Testo di riferimento =>
======

Le difficoltà russe sono state evidenziate in Occidente dalla notizia del ritiro dalla Siria settentrionale di una batteria missilistica antiaerea S-300, trasferita nel porto di Tartus per il rimpatrio su una nave russa diretta a Novorossijsk, sul Mar Nero. Si tratta però solo di un’ipotesi poiché il ritiro della batteria missilistica potrebbe dipendere anche da altre cause: manutenzioni e aggiornamenti o le ridotte esigenze di difesa aerea nel nord della Siria dopo le recenti intese tra Mosca e Ankara. Da tempo i servizi d’intelligence britannico e statunitense forniscono ai grandi media rapporti e indiscrezioni che tendono a evidenziare le difficoltà russe ad alimentare il conflitto attribuite anche alle carenze negli approvvigionamenti di componenti imposte dalle sanzioni occidentali: dalla fornitura di droni iraniani all’arruolamento di migliaia di volontari nordcoreani per combattere in Donbass fino all’acquisto, sempre in Corea del Nord, di ingenti quantità di missili e munizioni. Notizie tutte smentite da fonti ufficiali russe.   

Il portavoce del Consiglio per la sicurezza nazionale della Casa Bianca, John Kirby, ha escluso che ci siano indicazioni sull'uso di armi nordcoreane da parte di Mosca in Ucraina ma ha affermato che le vendite di armi alla Russia potrebbe includere milioni di munizioni, precisando però che gli Usa non sanno se l'acquisto sia già stato fatto. "Credo si tratti di un'altra falsità", ha detto il rappresentante permanente russo all'Onu, Vasily Nebenzya, citato dall'agenzia Tass. E’ evidente il valore politico delle indiscrezioni anglo-americane: abbinare il governo russo ai regimi iraniano e nordcoreano per sottolineare la natura antidemocratica di Putin e ribadire lo slogan divenuto ormai il messaggio-chiave della propaganda occidentale nel conflitto ucraino della “lotta per la libertà contro la tirannia”. In realtà l’ipotesi di tali forniture non sarebbe così improbabile poiché la Corea del Nord dispone di armi di tipo e calibro russo/sovietico, in grande quantità e con immensi depositi di munizioni per far fronte a una guerra su vasta scala con la Corea del Sud e gli Stati Uniti. I russi hanno scorte imponenti di armi e munizioni ma potrebbero avere interesse a preservarle in caso di guerra allargata con la Nato, acquistandone altre da impiegare nel conflitto ucraino. Del resto per pagarle ai russi non mancano né denaro né materie prime di cui Pyongyang ha invece molto bisogno.

Allo stesso modo trovano una spiegazione analoga le notizie su possibili acquisti di armi e munizioni in Pakistan da parte dell’Ucraina. L’industria della Difesa pakistana è molto sviluppata per sostenere forze armate imponenti sul piano numerico necessarie a combattere un eventuale conflitto ad ampio spettro con l’India. Islamabad potrebbe rivendere a Kiev qualche centinaio di carri T-80 acquistati in Ucraina negli anni scorsi e produce anche molti equipaggiamenti e munizioni di tipo cinese, derivati da modelli sovietici e quindi compatibili con gli arsenali ucraini che oggi solo parzialmente vengono rinnovati con armi occidentali e soprattutto statunitensi.

======

Consegna 1 =>
Riporta tutte le righe dell'elenco che contengono la stringa "with".

Elenco dei dati =>
======

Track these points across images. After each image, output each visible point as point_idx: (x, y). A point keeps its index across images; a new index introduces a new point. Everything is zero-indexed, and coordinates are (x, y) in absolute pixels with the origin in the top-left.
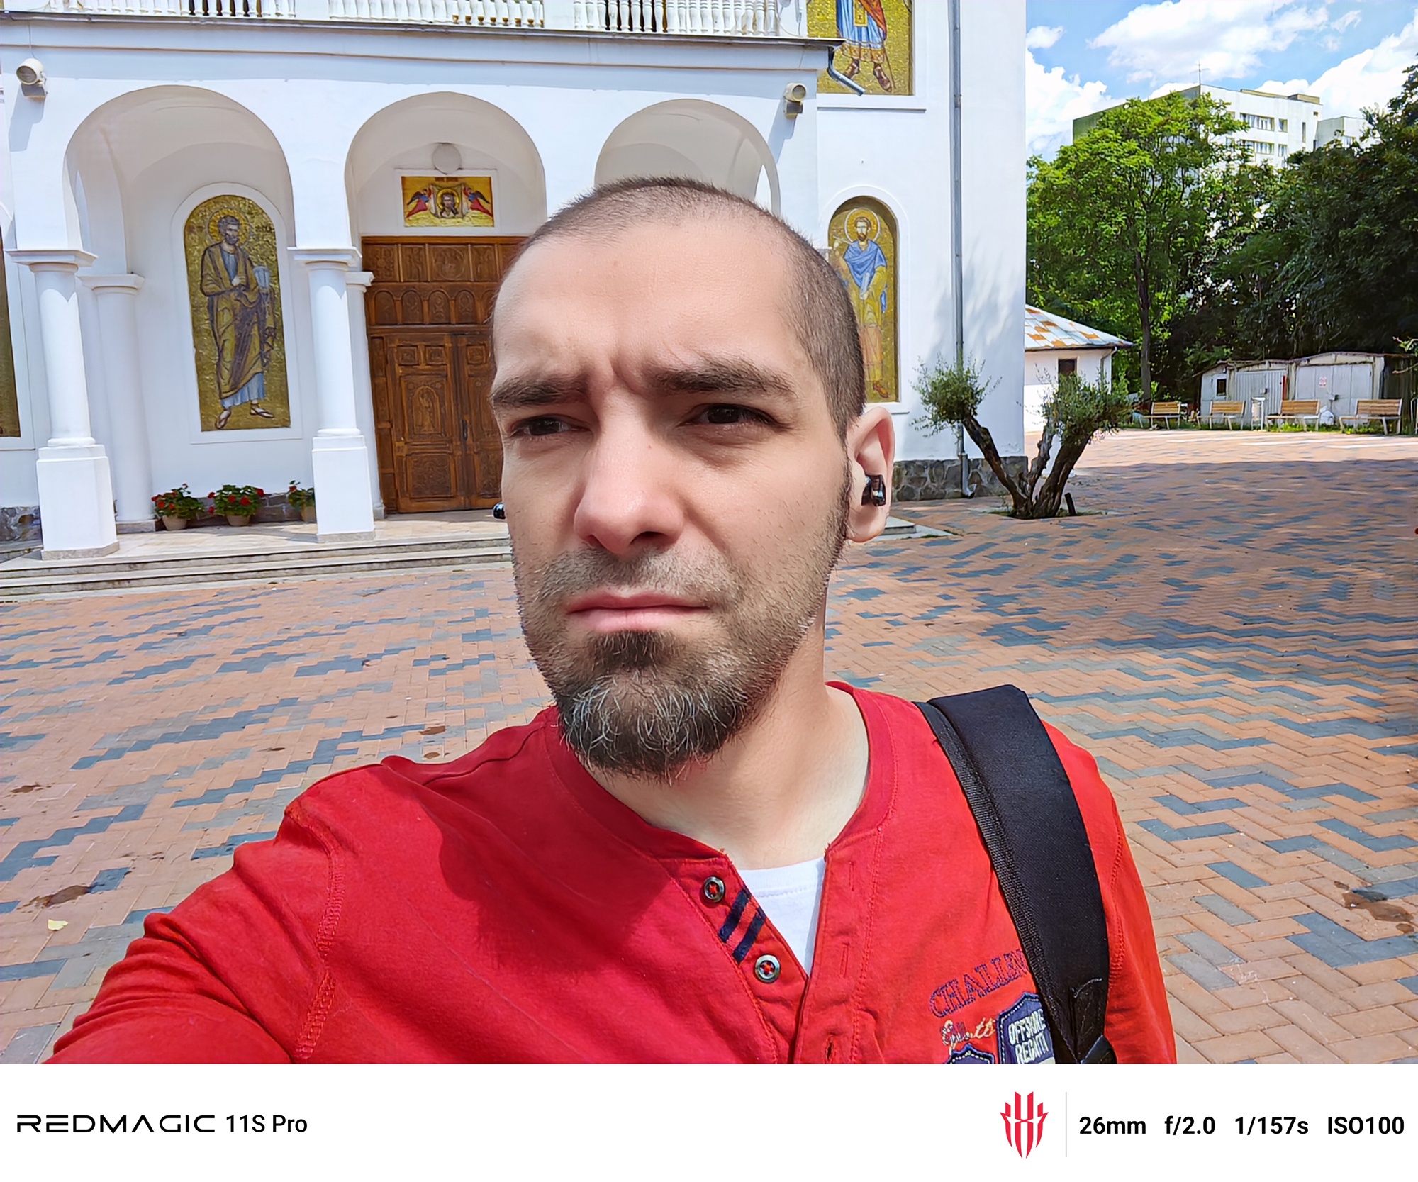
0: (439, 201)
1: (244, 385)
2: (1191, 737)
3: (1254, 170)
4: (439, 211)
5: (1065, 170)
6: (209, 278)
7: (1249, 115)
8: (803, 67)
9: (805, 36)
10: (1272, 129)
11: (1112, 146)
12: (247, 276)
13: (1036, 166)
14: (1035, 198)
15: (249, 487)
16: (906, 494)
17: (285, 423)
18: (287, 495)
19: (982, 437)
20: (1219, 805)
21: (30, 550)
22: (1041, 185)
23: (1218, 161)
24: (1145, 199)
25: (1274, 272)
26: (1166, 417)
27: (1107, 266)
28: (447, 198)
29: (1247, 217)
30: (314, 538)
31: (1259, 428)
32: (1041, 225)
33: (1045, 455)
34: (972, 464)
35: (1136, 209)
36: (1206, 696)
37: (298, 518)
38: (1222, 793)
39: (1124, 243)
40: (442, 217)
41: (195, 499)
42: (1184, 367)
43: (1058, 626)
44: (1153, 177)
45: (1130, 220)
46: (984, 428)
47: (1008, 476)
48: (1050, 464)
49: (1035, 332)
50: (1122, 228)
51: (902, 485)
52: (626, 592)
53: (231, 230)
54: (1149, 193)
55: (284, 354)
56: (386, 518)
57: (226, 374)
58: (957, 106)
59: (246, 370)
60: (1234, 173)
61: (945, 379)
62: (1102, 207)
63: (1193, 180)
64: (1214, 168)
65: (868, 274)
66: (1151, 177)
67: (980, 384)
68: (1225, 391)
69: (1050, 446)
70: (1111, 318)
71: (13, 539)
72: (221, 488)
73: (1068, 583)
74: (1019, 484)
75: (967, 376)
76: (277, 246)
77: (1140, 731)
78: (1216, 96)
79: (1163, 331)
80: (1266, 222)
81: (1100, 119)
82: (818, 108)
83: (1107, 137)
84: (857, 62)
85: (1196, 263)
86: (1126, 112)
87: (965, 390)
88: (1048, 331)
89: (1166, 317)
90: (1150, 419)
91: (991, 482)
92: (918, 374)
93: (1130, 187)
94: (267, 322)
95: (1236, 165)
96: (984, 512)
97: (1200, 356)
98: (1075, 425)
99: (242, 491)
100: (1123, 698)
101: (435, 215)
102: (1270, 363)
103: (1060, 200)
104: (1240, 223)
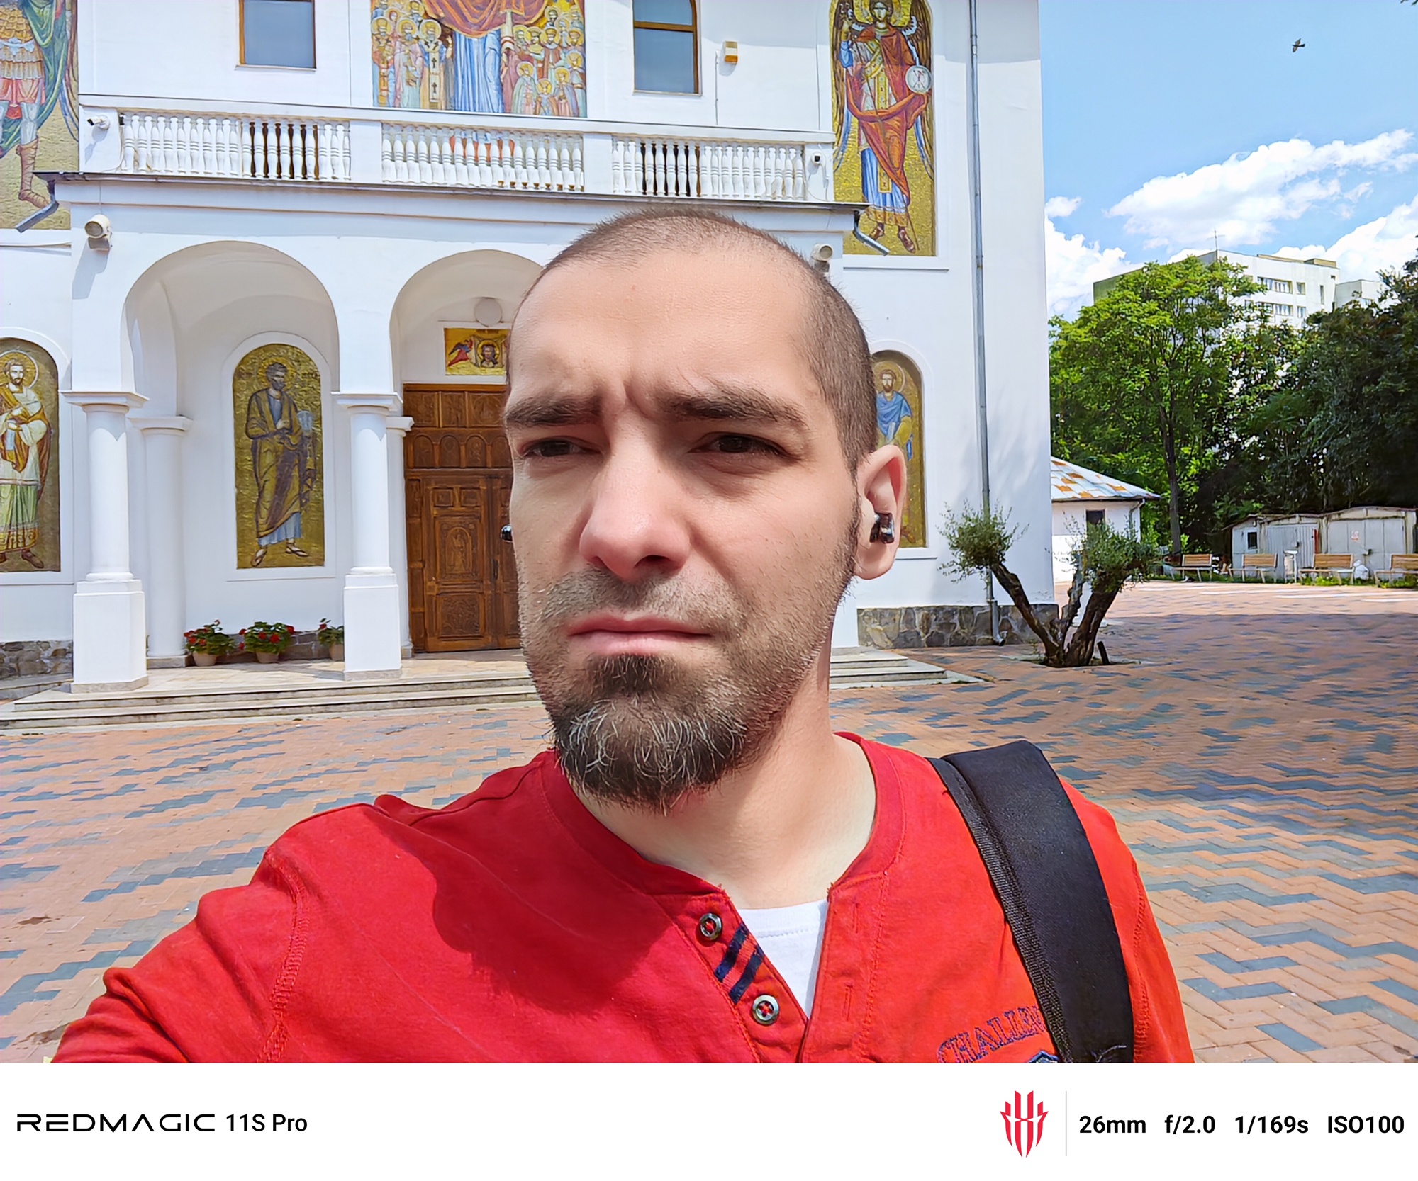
0: (479, 352)
1: (283, 523)
2: (1237, 892)
3: (1273, 330)
4: (479, 361)
5: (1087, 329)
6: (255, 421)
7: (1267, 279)
8: (830, 229)
9: (831, 200)
10: (1290, 292)
11: (1132, 306)
12: (291, 420)
13: (1058, 325)
14: (1058, 355)
15: (280, 624)
16: (936, 639)
17: (320, 562)
18: (317, 633)
19: (1011, 583)
20: (1268, 963)
21: (60, 684)
22: (1064, 343)
23: (1237, 321)
24: (1167, 357)
25: (1299, 428)
26: (1198, 569)
27: (1132, 421)
28: (487, 349)
29: (1271, 375)
30: (341, 675)
31: (1293, 582)
32: (1066, 381)
33: (1076, 603)
34: (1003, 610)
35: (1158, 367)
36: (1251, 850)
37: (326, 656)
38: (1270, 951)
39: (1148, 398)
40: (483, 366)
41: (227, 636)
42: (1214, 522)
43: (1095, 775)
44: (1174, 336)
45: (1153, 377)
46: (1013, 574)
47: (1039, 622)
48: (1081, 612)
49: (1061, 484)
50: (1145, 384)
51: (931, 630)
52: (631, 616)
53: (278, 376)
54: (1171, 352)
55: (323, 496)
56: (413, 657)
57: (264, 513)
58: (979, 266)
59: (284, 511)
60: (1255, 333)
61: (972, 525)
62: (1124, 364)
63: (1213, 340)
64: (1234, 327)
65: (894, 424)
66: (1172, 337)
67: (1007, 531)
68: (1256, 545)
69: (1080, 594)
70: (1138, 472)
71: (44, 673)
72: (253, 625)
73: (1103, 731)
74: (1051, 631)
75: (994, 523)
76: (322, 392)
77: (1183, 886)
78: (1233, 260)
79: (1190, 486)
80: (1289, 380)
81: (1121, 282)
82: (844, 268)
83: (1127, 298)
84: (882, 226)
85: (1220, 418)
86: (1144, 275)
87: (992, 536)
88: (1075, 483)
89: (1193, 470)
90: (1181, 571)
91: (1022, 629)
92: (945, 520)
93: (1152, 345)
94: (309, 463)
95: (1256, 325)
96: (1015, 659)
97: (1229, 509)
98: (1105, 573)
99: (272, 629)
100: (1165, 850)
101: (475, 365)
102: (1300, 517)
103: (1083, 358)
104: (1263, 381)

======

Consegna 2 =>
Nel testo sulle forniture di armi, dove è stata trasferita la batteria S-300 ritirata dalla Siria settentrionale?

Risposta 1 =>
Track these points across images. After each image, output each visible point as point_idx: (x, y). A point keeps its index across images; a new index introduces a new point. Everything is zero-indexed, and coordinates are (x, y) in absolute pixels with the origin in the top-left.

Risposta 2 =>
Nel porto di Tartus, per il rimpatrio su una nave russa diretta a Novorossijsk.